![banner](../static/banner.png)

---

# Part 4 - Creating neural networks to classify handwritten digits 🔢✍🏾

## Classifying handwritten digits 2️⃣

Consider the following sequence of handwritten digits.

![handwritten-digits](../static/digit_seq.png)

Many of us learn to how to read such numerals at a young age, and can effortlessly recognize those digits as 504192. But how could we go about getting a computer to recognise these digits?

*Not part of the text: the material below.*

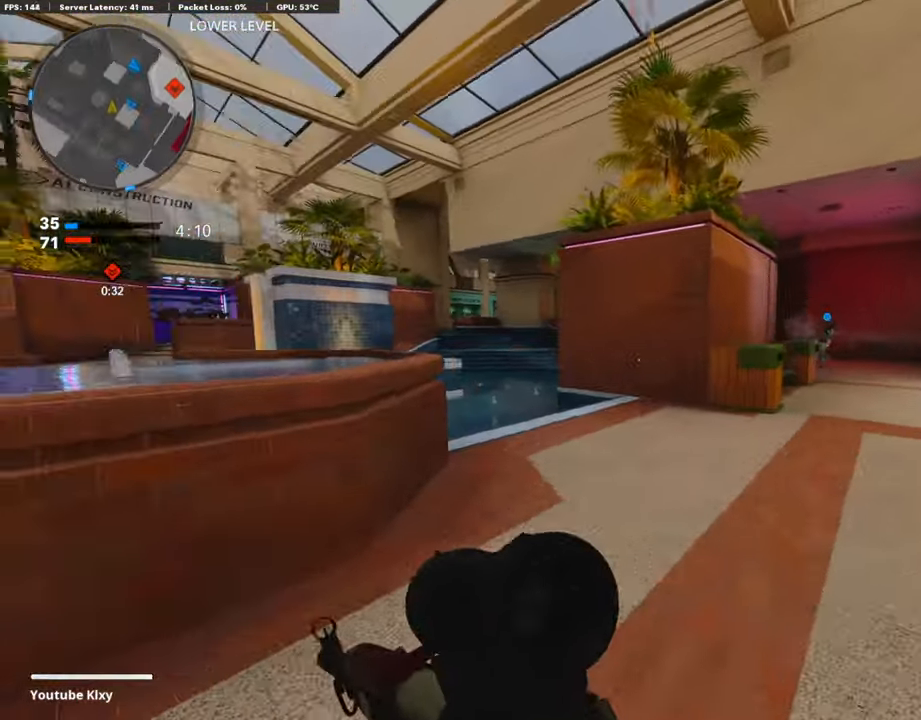
{"buttons": [], "left_stick": "up", "right_stick": "center", "events": [[17, "right_stick", "center"]]}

We could try programming in some of our intuitions and heuristics for recognising digits, such as "a 2 has an arch at the top, connected to a horizontal stroke at the bottom". But some twos are written with a loop at the bottom, some are written a bit thicker, some have blotches, and some don't even really look like twos!

![twos](../static/twos.png)

While the human brain seems to easily identify all these symbols as twos, it turns out explicitly defining rules for identifying a two is incredibly difficult. But if we can't figure out exactly how to tell the computer to recognise a two, maybe we can try and help it learn itself? It turns out this works surprisingly well! Even the most basic neural network, which we'll create below, can do this fairly well. 

But before we dive into creating a neural network, we need a source of data.

## The MNIST database 🧮

The [MNIST database](https://en.wikipedia.org/wiki/MNIST_database) is a large (and now, after being used in many machine learning tutorials, famous) database containing thousands of handwritten digits, from 0 through 9, written by samples of American high-school students and employees from the American Census Bureau. If we were dealing with data in the real world, it would be all kinds of messy and require susbtantial preprocesing. Luckily, the [creators of this database](http://yann.lecun.com/exdb/mnist/) have done all the work for us in making the data nice and clean.

![MNIST](../static/rand_digits.png)

Each image of a handwritten digit has been reduced to a square 28 by 28 pixel image, for a total of **784 pixels**. Each digit is centered in the image. Because these images are greyscale, we can describe the appearance of each pixel in one number, representing the "brightness". We'll say that a completely white pixel has the value 0, and a completely black pixel the value of 1. Using this encoding, we can represent each handwritten digit image by 28 by 28 matrix. An example of how the image of the handwritten 1 on the left would be encoded as a matrix is shown below.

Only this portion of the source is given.